In the above example, p is the bottom line value and indicates at what level a statistically significant difference exists.
Analysis of Variance (ANOVA)
Analysis of variance is a statistical measure used for determining whether differences exist among two or more groups. It does this by comparing the means of the groups to see if they are statistically different. Analysis of variance uses the mean, the variance and a Table of Critical Values for “F” Distribution to calculate an F statistic. Analysis of variance is a parametric (assumes normal distribution) test. Statistical significance of the differences in two or more means is based on a standard that no more than 5% (.05 Level) of the difference is due to chance or sampling error, and that the same difference would occur 95% of the time should the test be repeated. Some researchers use a more rigorous standard of 1% (.01 Level), and that the same difference would occur 99% of the time should the test be repeated.
- Analysis of variance can be used for several different types of analyses.
- Oneway Analysis of Variance - assumes there are two variables with one variable a dependent, interval or ratio variable (numerical data that show quantity and direction), and one variable, an independent, nominal variable or factor such as an ethnicity code or sex code.
- N-way Analysis of Variance - assumes there are more than two variables with one variable a dependent, interval or ratio variable and two or more, independent, nominal variables or factors such as ethnicity code or sex code.
- Multiple Regression - assumes there are more than two variables with one variable a dependent, interval or ratio variable and two or more, independent, interval or ratio variables such as test scores, income, grade point average, etc.
- Analysis of Covariance - assumes there are more than two variables with one variable a dependent, interval or variable and two or more variables are a combination of independent, nominal, interval or ratio variables
Depending on the options used, ANOVA can be displayed in different ways in a study or a report.
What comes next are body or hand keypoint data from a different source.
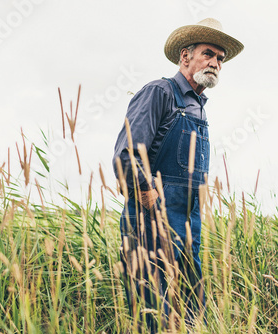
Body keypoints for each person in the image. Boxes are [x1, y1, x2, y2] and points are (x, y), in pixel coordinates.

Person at [112, 18, 243, 333]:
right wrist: (148, 195)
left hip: (188, 221)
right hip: (150, 219)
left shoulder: (198, 106)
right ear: (186, 56)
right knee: (150, 310)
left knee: (190, 309)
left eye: (220, 59)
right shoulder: (159, 92)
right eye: (208, 53)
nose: (215, 63)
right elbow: (126, 154)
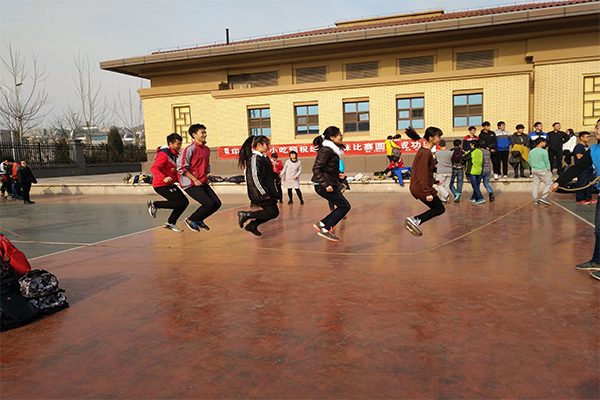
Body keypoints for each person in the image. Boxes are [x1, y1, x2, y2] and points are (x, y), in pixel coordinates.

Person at [550, 119, 600, 279]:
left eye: (598, 128)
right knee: (598, 231)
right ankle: (597, 261)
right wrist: (559, 182)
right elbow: (577, 168)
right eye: (595, 127)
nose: (594, 131)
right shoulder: (593, 149)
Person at [177, 124, 221, 232]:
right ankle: (191, 220)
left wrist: (206, 177)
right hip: (191, 183)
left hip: (202, 182)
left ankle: (199, 219)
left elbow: (205, 165)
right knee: (208, 203)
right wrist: (194, 179)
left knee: (217, 203)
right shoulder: (189, 149)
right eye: (202, 133)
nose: (205, 135)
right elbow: (181, 168)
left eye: (205, 132)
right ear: (194, 135)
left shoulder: (206, 149)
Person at [404, 126, 446, 236]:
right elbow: (422, 173)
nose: (440, 139)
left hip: (420, 185)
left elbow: (426, 172)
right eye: (438, 137)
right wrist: (427, 192)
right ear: (431, 138)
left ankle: (416, 220)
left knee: (437, 208)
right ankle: (415, 219)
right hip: (420, 187)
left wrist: (434, 182)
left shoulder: (425, 151)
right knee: (439, 208)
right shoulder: (426, 153)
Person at [311, 126, 351, 242]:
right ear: (332, 137)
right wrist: (326, 184)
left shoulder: (331, 150)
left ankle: (322, 224)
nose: (341, 136)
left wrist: (339, 174)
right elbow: (316, 168)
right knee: (345, 206)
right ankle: (325, 229)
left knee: (342, 205)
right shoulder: (326, 150)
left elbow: (329, 168)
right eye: (339, 135)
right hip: (323, 185)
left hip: (328, 183)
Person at [237, 135, 279, 236]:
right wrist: (263, 193)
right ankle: (247, 215)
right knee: (272, 213)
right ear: (259, 145)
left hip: (267, 190)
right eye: (267, 144)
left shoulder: (263, 157)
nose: (268, 147)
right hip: (260, 192)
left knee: (273, 213)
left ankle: (252, 224)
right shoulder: (255, 158)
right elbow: (255, 177)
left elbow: (265, 173)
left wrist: (276, 175)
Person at [147, 133, 189, 232]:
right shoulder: (164, 154)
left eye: (180, 144)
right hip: (160, 185)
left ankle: (171, 223)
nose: (179, 146)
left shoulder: (174, 155)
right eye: (177, 144)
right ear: (170, 143)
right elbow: (154, 168)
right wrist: (163, 177)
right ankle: (155, 204)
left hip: (169, 184)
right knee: (179, 203)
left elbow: (175, 171)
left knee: (184, 203)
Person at [572, 131, 595, 205]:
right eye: (587, 137)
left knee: (590, 183)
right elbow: (579, 156)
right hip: (582, 168)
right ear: (581, 138)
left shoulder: (587, 146)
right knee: (582, 183)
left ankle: (588, 198)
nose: (589, 138)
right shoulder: (579, 146)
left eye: (589, 137)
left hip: (589, 167)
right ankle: (580, 199)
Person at [529, 137, 552, 206]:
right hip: (543, 169)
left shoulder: (531, 151)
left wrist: (533, 167)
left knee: (535, 185)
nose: (545, 144)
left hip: (534, 170)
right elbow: (546, 161)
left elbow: (529, 161)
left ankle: (535, 200)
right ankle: (544, 197)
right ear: (541, 142)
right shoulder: (544, 151)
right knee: (549, 183)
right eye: (544, 142)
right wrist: (549, 169)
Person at [462, 139, 485, 204]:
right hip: (479, 170)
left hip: (472, 170)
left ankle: (481, 198)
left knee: (475, 186)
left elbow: (464, 157)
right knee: (477, 185)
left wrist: (464, 153)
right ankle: (473, 197)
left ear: (473, 145)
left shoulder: (472, 151)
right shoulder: (480, 151)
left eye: (471, 144)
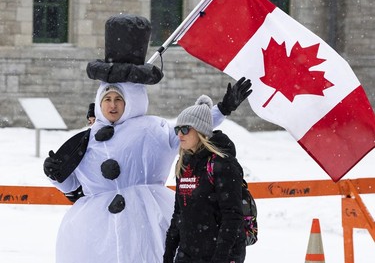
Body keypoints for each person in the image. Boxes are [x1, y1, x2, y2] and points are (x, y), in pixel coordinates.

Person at [43, 14, 252, 263]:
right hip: (96, 232)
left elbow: (190, 130)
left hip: (145, 222)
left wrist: (222, 109)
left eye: (119, 99)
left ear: (131, 101)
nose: (112, 105)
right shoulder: (85, 141)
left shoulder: (152, 130)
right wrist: (56, 175)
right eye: (107, 99)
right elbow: (75, 186)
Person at [163, 95, 247, 263]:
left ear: (200, 130)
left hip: (219, 255)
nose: (179, 134)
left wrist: (220, 257)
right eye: (177, 129)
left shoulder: (223, 164)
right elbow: (179, 214)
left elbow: (232, 217)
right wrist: (168, 254)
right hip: (188, 254)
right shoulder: (184, 164)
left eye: (185, 129)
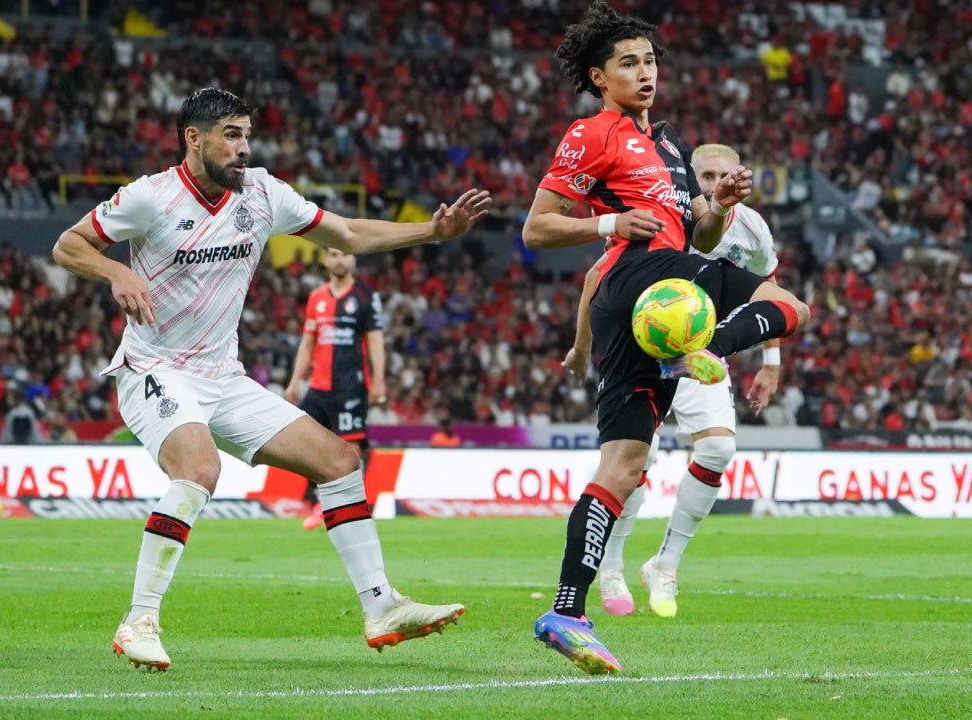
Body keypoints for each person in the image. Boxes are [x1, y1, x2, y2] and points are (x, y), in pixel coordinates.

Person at [52, 87, 490, 671]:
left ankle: (382, 606)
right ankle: (139, 620)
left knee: (339, 461)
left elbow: (349, 234)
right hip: (155, 369)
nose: (243, 148)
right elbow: (68, 244)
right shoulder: (148, 197)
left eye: (247, 136)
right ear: (194, 139)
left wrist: (430, 233)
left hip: (224, 377)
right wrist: (115, 272)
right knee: (199, 469)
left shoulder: (263, 193)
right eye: (231, 135)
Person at [522, 2, 809, 675]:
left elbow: (700, 237)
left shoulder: (672, 146)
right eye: (628, 63)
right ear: (600, 77)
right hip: (641, 277)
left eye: (649, 60)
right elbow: (537, 228)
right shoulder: (591, 132)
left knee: (622, 467)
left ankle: (565, 612)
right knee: (788, 304)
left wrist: (719, 205)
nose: (645, 72)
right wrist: (607, 224)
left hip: (656, 290)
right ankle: (701, 350)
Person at [562, 144, 786, 619]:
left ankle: (665, 564)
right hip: (648, 344)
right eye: (705, 176)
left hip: (702, 355)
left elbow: (769, 288)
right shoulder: (668, 215)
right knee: (635, 460)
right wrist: (581, 348)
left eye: (724, 175)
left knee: (718, 449)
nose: (714, 184)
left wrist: (771, 362)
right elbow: (598, 275)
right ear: (689, 181)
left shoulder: (753, 228)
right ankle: (612, 566)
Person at [285, 247, 386, 531]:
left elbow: (375, 340)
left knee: (351, 448)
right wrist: (295, 381)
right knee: (306, 443)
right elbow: (308, 342)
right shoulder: (316, 297)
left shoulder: (365, 297)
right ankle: (323, 499)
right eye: (333, 254)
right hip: (318, 386)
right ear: (327, 260)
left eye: (344, 254)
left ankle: (347, 505)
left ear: (353, 259)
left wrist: (379, 379)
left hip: (351, 385)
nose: (339, 260)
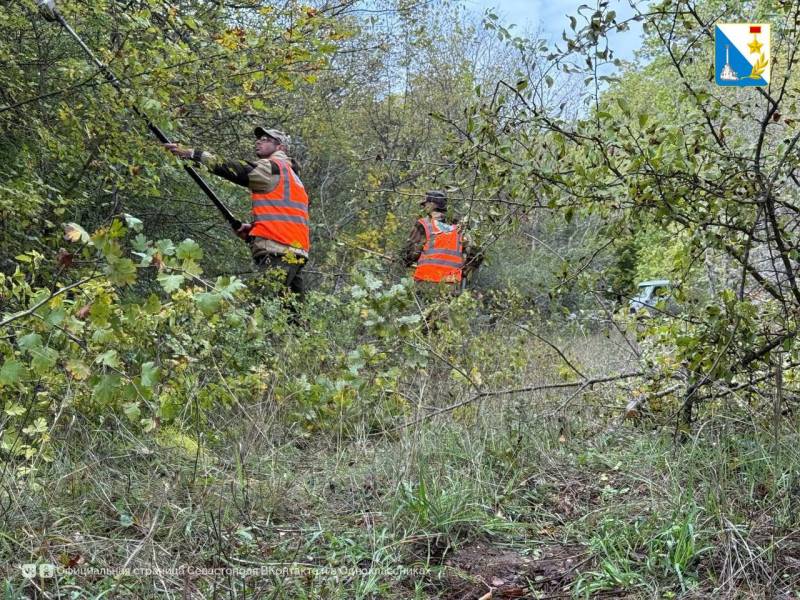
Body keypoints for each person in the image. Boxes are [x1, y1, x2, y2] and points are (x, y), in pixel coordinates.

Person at [164, 127, 309, 303]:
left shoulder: (273, 168)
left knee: (258, 312)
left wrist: (192, 154)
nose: (258, 141)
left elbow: (233, 169)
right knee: (293, 321)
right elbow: (286, 216)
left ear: (280, 148)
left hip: (277, 253)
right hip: (295, 253)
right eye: (259, 139)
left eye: (265, 139)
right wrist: (254, 230)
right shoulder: (293, 177)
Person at [403, 190, 480, 285]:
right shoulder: (460, 227)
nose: (423, 207)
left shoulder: (423, 225)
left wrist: (404, 262)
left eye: (425, 204)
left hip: (425, 283)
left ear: (432, 205)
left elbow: (408, 254)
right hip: (451, 285)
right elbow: (477, 253)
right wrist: (465, 271)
For an N-way ANOVA, the following is typical. The analysis of variance indicated that there were significant differences among the four groups F(3, 96)=7.50, p<.01 where
- F = the F statistic
- The two numbers in parentheses (3,96) = the number of groups and N (number of cases adjusted for degrees of freedom)
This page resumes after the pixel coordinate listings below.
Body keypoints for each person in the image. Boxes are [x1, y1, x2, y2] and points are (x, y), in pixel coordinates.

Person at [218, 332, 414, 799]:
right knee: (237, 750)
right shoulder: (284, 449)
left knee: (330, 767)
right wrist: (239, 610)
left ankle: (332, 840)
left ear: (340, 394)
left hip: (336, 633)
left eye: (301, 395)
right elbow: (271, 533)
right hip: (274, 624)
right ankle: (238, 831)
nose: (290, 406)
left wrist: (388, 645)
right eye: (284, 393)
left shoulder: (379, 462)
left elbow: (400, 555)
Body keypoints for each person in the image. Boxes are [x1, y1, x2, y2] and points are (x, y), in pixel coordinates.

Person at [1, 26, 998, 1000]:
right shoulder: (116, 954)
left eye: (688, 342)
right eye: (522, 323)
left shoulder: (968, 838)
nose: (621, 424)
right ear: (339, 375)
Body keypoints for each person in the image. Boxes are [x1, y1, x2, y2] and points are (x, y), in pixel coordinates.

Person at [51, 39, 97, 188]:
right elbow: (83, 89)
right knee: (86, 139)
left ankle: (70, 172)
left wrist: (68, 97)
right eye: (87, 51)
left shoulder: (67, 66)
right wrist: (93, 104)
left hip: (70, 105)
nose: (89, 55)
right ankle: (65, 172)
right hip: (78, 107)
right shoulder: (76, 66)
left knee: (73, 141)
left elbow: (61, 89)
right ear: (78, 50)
- p = indicates the level of statistically significant difference (i.e .01 level) among the meansIn the above example, p is the bottom line value and indicates at what level a statistically significant difference exists.
Scheffe Test
The Scheffe test is used with ANOVA (Analysis of Variance) to determine which variable(s) among several independent variables is statistically the most different.
Chi-Square
T-test and analysis of variance are parametric statistical procedures that assume that the distributions are normal or nearly normal and is used when variables are continuous such as test scores and grade point averages. Chi-square is a nonparametric statistical procedure used to determine the significance of the difference between groups when data are nominal and placed in categories such as gender or ethnicity. This procedure compares what is observed against what was expected.